Pose landmark coordinates
= Beginning of Section =

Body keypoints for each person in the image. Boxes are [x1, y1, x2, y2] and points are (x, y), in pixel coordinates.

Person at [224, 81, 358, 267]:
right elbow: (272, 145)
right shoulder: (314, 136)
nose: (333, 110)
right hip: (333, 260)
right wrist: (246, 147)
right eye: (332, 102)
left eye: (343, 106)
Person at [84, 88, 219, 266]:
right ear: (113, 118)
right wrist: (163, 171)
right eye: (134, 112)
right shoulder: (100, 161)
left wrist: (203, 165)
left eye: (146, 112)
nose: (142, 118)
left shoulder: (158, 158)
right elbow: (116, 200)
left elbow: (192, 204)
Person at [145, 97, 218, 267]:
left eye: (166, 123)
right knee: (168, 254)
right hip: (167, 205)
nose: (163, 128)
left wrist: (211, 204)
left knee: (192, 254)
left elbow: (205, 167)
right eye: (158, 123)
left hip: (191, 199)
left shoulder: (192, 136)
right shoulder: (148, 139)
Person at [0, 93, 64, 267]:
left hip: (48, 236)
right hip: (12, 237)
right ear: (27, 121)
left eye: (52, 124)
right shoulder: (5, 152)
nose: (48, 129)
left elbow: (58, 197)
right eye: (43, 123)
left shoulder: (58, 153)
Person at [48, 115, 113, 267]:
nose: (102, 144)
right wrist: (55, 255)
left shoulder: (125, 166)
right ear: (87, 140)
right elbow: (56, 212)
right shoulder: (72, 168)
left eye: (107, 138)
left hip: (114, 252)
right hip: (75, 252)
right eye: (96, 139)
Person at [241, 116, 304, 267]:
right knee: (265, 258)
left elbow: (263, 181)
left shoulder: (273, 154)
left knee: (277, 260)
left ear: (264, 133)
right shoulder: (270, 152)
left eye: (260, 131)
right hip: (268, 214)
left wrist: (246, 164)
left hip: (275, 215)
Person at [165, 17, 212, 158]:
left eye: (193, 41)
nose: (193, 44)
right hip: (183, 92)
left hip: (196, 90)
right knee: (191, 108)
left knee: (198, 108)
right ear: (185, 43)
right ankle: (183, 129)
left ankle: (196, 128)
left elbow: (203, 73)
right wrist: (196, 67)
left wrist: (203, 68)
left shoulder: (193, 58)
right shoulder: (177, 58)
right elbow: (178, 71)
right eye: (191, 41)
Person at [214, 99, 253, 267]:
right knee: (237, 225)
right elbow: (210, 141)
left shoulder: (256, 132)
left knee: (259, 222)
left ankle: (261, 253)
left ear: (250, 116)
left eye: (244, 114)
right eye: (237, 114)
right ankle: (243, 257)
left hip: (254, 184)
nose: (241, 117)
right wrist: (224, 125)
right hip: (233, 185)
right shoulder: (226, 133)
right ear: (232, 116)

= End of Section =

• [TASK TO CARRY OUT] In the data above, which lines lie between the line with "left hip: (191, 199)" and the line with "right elbow: (210, 141)", inclusive? Print those lines exactly and nothing else.

• [REPLY TO THE TASK]
left hip: (191, 199)
left shoulder: (192, 136)
right shoulder: (148, 139)
Person at [0, 93, 64, 267]:
left hip: (48, 236)
right hip: (12, 237)
right ear: (27, 121)
left eye: (52, 124)
right shoulder: (5, 152)
nose: (48, 129)
left elbow: (58, 197)
right eye: (43, 123)
left shoulder: (58, 153)
Person at [48, 115, 113, 267]:
nose: (102, 144)
right wrist: (55, 255)
left shoulder: (125, 166)
right ear: (87, 140)
right elbow: (56, 212)
right shoulder: (72, 168)
left eye: (107, 138)
left hip: (114, 252)
right hip: (75, 252)
right eye: (96, 139)
Person at [241, 116, 304, 267]:
right knee: (265, 258)
left elbow: (263, 181)
left shoulder: (273, 154)
left knee: (277, 260)
left ear: (264, 133)
right shoulder: (270, 152)
left eye: (260, 131)
right hip: (268, 214)
left wrist: (246, 164)
left hip: (275, 215)
Person at [165, 17, 212, 158]:
left eye: (193, 41)
nose: (193, 44)
right hip: (183, 92)
left hip: (196, 90)
right knee: (191, 108)
left knee: (198, 108)
right ear: (185, 43)
right ankle: (183, 129)
left ankle: (196, 128)
left elbow: (203, 73)
right wrist: (196, 67)
left wrist: (203, 68)
left shoulder: (193, 58)
right shoulder: (177, 58)
right elbow: (178, 71)
right eye: (191, 41)
Person at [214, 99, 253, 267]:
right knee: (237, 225)
right elbow: (210, 141)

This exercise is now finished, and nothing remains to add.